TASK DESCRIPTION: Make an exact copy of the entries below with the pictures removed.

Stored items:
------------------------------

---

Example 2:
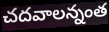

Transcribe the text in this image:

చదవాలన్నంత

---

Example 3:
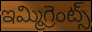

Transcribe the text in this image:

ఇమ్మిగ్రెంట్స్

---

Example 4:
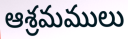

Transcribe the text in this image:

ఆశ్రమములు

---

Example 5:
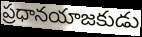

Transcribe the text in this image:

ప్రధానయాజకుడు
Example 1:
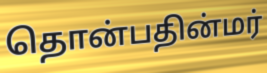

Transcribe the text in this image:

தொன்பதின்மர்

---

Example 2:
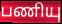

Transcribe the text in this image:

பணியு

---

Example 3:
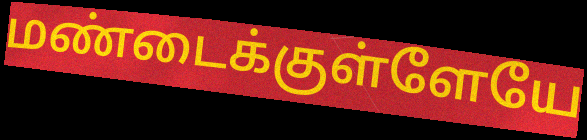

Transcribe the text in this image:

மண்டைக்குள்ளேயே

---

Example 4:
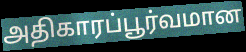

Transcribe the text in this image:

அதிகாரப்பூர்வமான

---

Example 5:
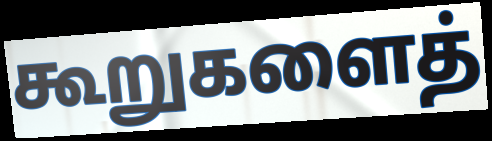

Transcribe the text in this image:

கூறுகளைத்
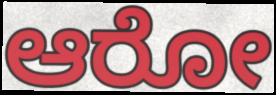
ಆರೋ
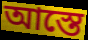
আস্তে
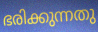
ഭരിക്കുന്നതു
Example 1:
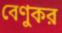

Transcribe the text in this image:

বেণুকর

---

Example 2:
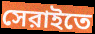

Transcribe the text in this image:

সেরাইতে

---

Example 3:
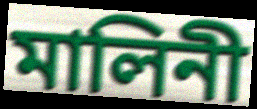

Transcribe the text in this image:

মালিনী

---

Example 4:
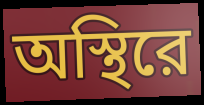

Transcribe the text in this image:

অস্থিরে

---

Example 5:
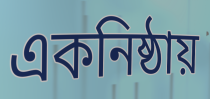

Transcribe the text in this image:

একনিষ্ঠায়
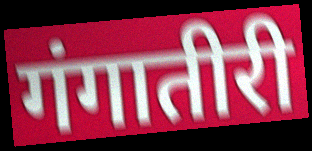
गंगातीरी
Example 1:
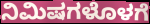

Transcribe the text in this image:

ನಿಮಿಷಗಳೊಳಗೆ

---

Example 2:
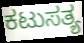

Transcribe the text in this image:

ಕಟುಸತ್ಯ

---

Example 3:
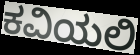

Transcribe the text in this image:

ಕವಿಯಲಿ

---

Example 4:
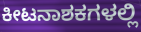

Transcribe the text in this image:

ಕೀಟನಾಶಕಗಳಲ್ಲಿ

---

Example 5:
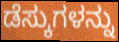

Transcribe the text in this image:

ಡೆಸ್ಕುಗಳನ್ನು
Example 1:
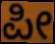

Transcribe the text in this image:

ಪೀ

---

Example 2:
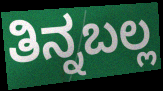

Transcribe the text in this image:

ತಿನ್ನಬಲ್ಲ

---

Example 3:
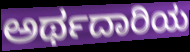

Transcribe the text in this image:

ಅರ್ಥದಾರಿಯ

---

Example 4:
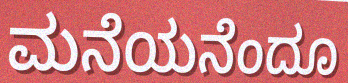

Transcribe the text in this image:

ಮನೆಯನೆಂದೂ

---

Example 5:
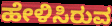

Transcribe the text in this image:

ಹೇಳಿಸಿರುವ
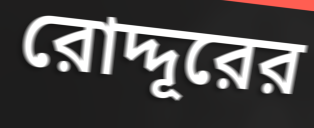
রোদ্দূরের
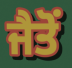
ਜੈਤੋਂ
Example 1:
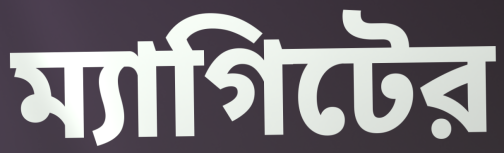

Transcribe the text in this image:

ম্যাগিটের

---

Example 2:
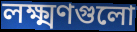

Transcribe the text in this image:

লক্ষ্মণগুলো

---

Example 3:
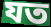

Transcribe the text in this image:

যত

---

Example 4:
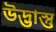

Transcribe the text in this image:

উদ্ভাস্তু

------------------------------

ANSWER TO THIS TASK:
---

Example 2:

Transcribe the text in this image:

చదవాలన్నంత

---

Example 3:

Transcribe the text in this image:

ఇమ్మిగ్రెంట్స్

---

Example 4:

Transcribe the text in this image:

ఆశ్రమములు

---

Example 5:

Transcribe the text in this image:

ప్రధానయాజకుడు
Example 1:

Transcribe the text in this image:

தொன்பதின்மர்

---

Example 2:

Transcribe the text in this image:

பணியு

---

Example 3:

Transcribe the text in this image:

மண்டைக்குள்ளேயே

---

Example 4:

Transcribe the text in this image:

அதிகாரப்பூர்வமான

---

Example 5:

Transcribe the text in this image:

கூறுகளைத்
ಆರೋ
আস্তে
ഭരിക്കുന്നതു
Example 1:

Transcribe the text in this image:

বেণুকর

---

Example 2:

Transcribe the text in this image:

সেরাইতে

---

Example 3:

Transcribe the text in this image:

মালিনী

---

Example 4:

Transcribe the text in this image:

অস্থিরে

---

Example 5:

Transcribe the text in this image:

একনিষ্ঠায়
गंगातीरी
Example 1:

Transcribe the text in this image:

ನಿಮಿಷಗಳೊಳಗೆ

---

Example 2:

Transcribe the text in this image:

ಕಟುಸತ್ಯ

---

Example 3:

Transcribe the text in this image:

ಕವಿಯಲಿ

---

Example 4:

Transcribe the text in this image:

ಕೀಟನಾಶಕಗಳಲ್ಲಿ

---

Example 5:

Transcribe the text in this image:

ಡೆಸ್ಕುಗಳನ್ನು
Example 1:

Transcribe the text in this image:

ಪೀ

---

Example 2:

Transcribe the text in this image:

ತಿನ್ನಬಲ್ಲ

---

Example 3:

Transcribe the text in this image:

ಅರ್ಥದಾರಿಯ

---

Example 4:

Transcribe the text in this image:

ಮನೆಯನೆಂದೂ

---

Example 5:

Transcribe the text in this image:

ಹೇಳಿಸಿರುವ
রোদ্দূরের
ਜੈਤੋਂ
Example 1:

Transcribe the text in this image:

ম্যাগিটের

---

Example 2:

Transcribe the text in this image:

লক্ষ্মণগুলো

---

Example 3:

Transcribe the text in this image:

যত

---

Example 4:

Transcribe the text in this image:

উদ্ভাস্তু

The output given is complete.